Kampung Dodol Matoa Didorong Menjadi Sentra UMKM
Program tersebut diarahkan tidak hanya untuk meningkatkan kemampuan masyarakat dalam mengolah buah matoa, tetapi juga menjadi langkah awal pembentukan sentra UMKM Kampung Dodol Matoa di Distrik Warmare.
Pembentukan sentra UMKM itu ditujukan untuk memperkuat posisi matoa sebagai salah satu komoditas olahan pangan khas Papua Barat.
Pengembangan berbagai produk turunan matoa juga diharapkan memberikan nilai tambah ekonomi yang berpotensi meningkatkan pendapatan keluarga masyarakat setempat.
Selain aspek ekonomi, program tersebut diarahkan untuk membantu memenuhi kebutuhan gizi anak dengan memanfaatkan bahan pangan lokal sebagai alternatif pangan sehat.
Pemanfaatan pangan lokal juga diharapkan dapat mengurangi ketergantungan masyarakat terhadap makanan olahan pabrik atau ultra-processed food.
"Kebiasaan konsumsi pangan sehat berbahan lokal diharapkan dapat menekan angka gizi buruk (stunting) dan malnutrisi di Papua Barat secara berkelanjutan," ujar Zamal.
Kolaborasi Tim Ekspedisi Patriot Unair dengan mama-mama Suku Arfak di Warmare memadukan pengembangan sentra ekonomi, pemenuhan gizi anak, dan penguatan ketahanan pangan melalui pemanfaatan sumber daya lokal.

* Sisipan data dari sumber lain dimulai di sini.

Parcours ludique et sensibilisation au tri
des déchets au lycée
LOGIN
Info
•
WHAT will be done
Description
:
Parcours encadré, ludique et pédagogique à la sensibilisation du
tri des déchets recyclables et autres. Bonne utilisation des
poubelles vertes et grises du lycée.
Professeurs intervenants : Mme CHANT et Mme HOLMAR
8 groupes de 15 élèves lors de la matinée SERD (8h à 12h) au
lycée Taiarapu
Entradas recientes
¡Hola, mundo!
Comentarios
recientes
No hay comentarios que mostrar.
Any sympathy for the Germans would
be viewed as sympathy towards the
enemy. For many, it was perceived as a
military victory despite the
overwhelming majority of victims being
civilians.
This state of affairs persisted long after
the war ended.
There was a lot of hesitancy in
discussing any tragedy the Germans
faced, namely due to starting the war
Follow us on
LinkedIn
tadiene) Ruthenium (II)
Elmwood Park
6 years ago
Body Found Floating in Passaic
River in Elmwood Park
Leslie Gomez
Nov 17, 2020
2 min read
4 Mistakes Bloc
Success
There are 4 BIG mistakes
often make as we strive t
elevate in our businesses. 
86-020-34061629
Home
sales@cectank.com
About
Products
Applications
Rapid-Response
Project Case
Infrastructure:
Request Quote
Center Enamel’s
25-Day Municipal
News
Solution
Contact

Program tersebut sekaligus memanfaatkan kekayaan alam Papua Barat, khususnya buah matoa, dengan keterampilan serta kearifan lokal masyarakat Suku Arfak.
"Kami berharap program ini bisa memberikan manfaat jangka panjang melalui pemanfaatan kekayaan sumber daya alam dan kearifan lokal," kata Zamal.